必要ですね。英語なんて話せなくてもいいから、おかしな敬語で状況を悪化させない「感じのいい人」。カタカナの用語を即座に相手に合わせた比喩に変換できる人。

<235ページ コラム 地域による微妙な違い より>
 関西の方は、ささいな不満でも申し立ててくれるので、数としては多いですが、きちんと謝罪すれば、ほとんどの方は納得してくださいます。
「言えば何かもらえる」と思って苦情にする方もいて、「何もでないの?」と聞かれて「申しわけございませんが、何も差し上げられません」とお断りすると、「いいわ、いいわ、言ってみただけだから」と引いていきます。
 それに対して関東は数としては少ないのですが、きちんと理論を立てて申し立てをされるので、なかなか納得していただけません。関西の方のように「言ってみただけだけ」ということはほとんどなく、「きちんと説明をして返事を出しなさい」と言って粘られるので、一人当たりにかかる対応時間が長くなります。
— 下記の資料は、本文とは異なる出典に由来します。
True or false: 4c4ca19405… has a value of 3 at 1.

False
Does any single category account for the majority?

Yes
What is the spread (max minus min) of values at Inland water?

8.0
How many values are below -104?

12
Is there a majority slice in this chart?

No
これほんと、そうなんですよね(笑)。今では実体験で学んだので笑えますが、根本的にはこの関西の「言ってみただけ」は、かわいく言えないのであればものすごく無駄で迷惑、と思っています。言われた方が面白くなきゃ。

<239ページ 電話対応の場合 より>
 メラビアンの法則というものがあります。
 人は、他人を見たその瞬間にこの人がどういう人かを見抜き、それが、その人がどんな人かという判断に五五%影響するのです。また、その人の話し方と身ぶり手ぶりを見ることが、その判断に三八%影響します。
 すると、話しぶりを遠方から見られるだけで、言葉を交わす前から、人は人のことをもう九三%決めつけてしまっているのです。つまり、言葉の内容が通じるのはたった七%しか残っていないことになります。
 電話対応は、七%の要素でお客さまの苦情に対応をすることになるのです。

ものすごい仕事ですよね。うちこは顧客対応電話のモニタリング(ストーカーのようにじっと聞く)ということを明日も行なうのですが、「電話接客美人」という技術を持った人に、本気で恋をしてしまいそうになる。
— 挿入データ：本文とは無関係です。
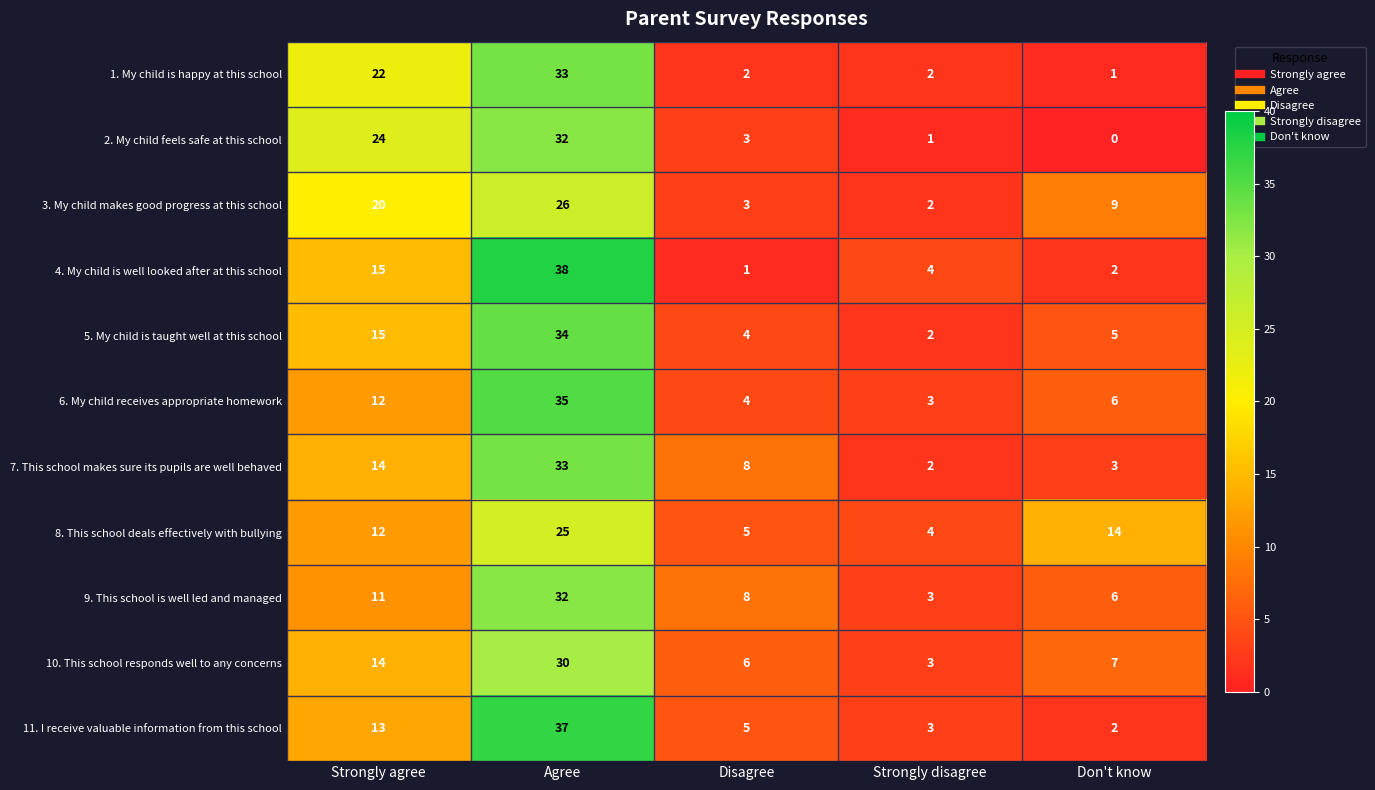

At which category does the chart reach its minimum across all series?

Don't know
対人クレームに限らず、蒟蒻畑のアレとかいろいろ思い出しますが、これ以上事業者いじめが増えると本当に面白い商品が世の中から減っていくよ。
うちこにとっては、この「エゴの取り扱い」と「生命力の潰し合い」をヨギとしてどう見つめていくか、ってのが目下の課題なのですが、サービス提供側の人間が生命体としてコミュニケーション力が退化しているのもこれまた事実。
「タイミングが命のモテ接客」とかに変換しないと、その重要さは注目されなそうだなぁ。